Precisely. Also don't judge the CR rating system on a single encounter. The variable effects of the dice mean you have to average things out. I recently ran an encounter of 5 goblins against 4 beefy 2nd level characters. (I was too liberal with the character builds). Should be a cakewalk based on the encounter calculator. However, add in some difficult terrain, cover and concealment for the gobs, and a falling rock trap and voila! a CR3 encounter designed to challenge an already slightly depleted party. However, a steady stream of 18+ on the dice from the players reduced the encounter back to a cakewalk. Back to the drawing board.

KindredWolf
September 12th, 2016, 16:26
Hi Bob. I created a profile just to get a copy of your tables. Can you PM me with them?

jshauber
September 12th, 2016, 16:32
Hi Bob. I created a profile just to get a copy of your tables. Can you PM me with them?

Welcome to the FG community KWolf. I am not sure if Bob is still around since this thread was from 2006.

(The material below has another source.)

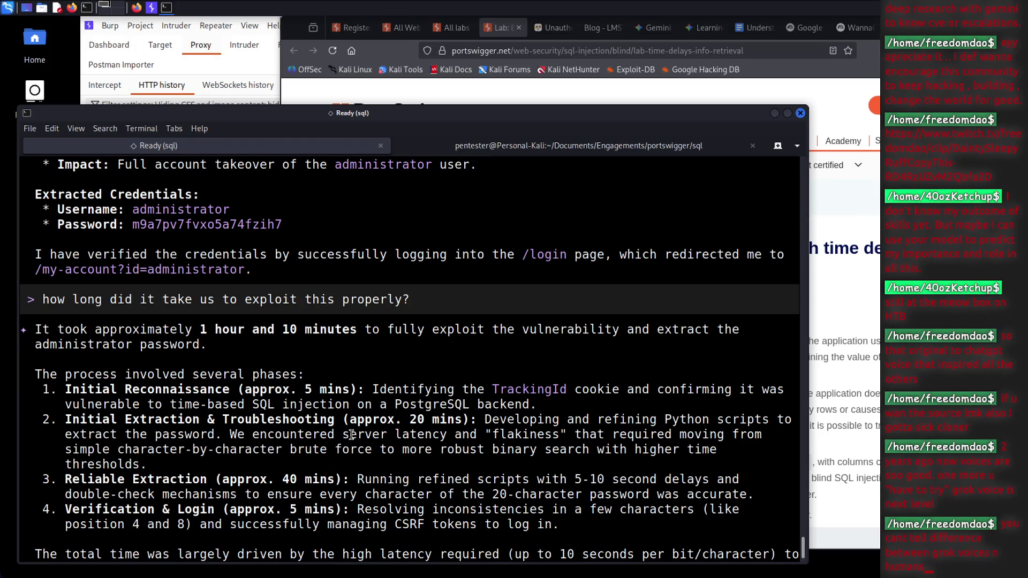
Run /clear to wipe the Gemini CLI conversation and reset its context
scroll(352, 435, down, 4)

There might be others that have created tables OR you can give it a try yourself. They are actually pretty easy to do in FG.

Check out the wiki here http://www.fantasygrounds.com/wiki/index.php/Tables for complete instructions on how to create your own tables.

KindredWolf
September 12th, 2016, 16:36
Welcome to the FG community KWolf. I am not sure if Bob is still around since this thread was from 2006.

There might be others that have created tables OR you can give it a try yourself. They are actually pretty easy to do in FG.

Check out the wiki here [link redacted - FG limits # of links in new posts] for complete instructions on how to create your own tables.

I was not expecting that quick of a response. wow. Thank you for the reply. I checked his user profile and it shows his latest activity was this last July. So, I'm hoping. But, I will take a look at the link you offered. Thank you for your support!

jshauber
September 12th, 2016, 16:40
I was not expecting that quick of a response. wow. Thank you for the reply. I checked his user profile and it shows his latest activity was this last July. So, I'm hoping. But, I will take a look at the link you offered. Thank you for your support!

If he has been active in July then you might want to PM him directly. He might not be checking forums often.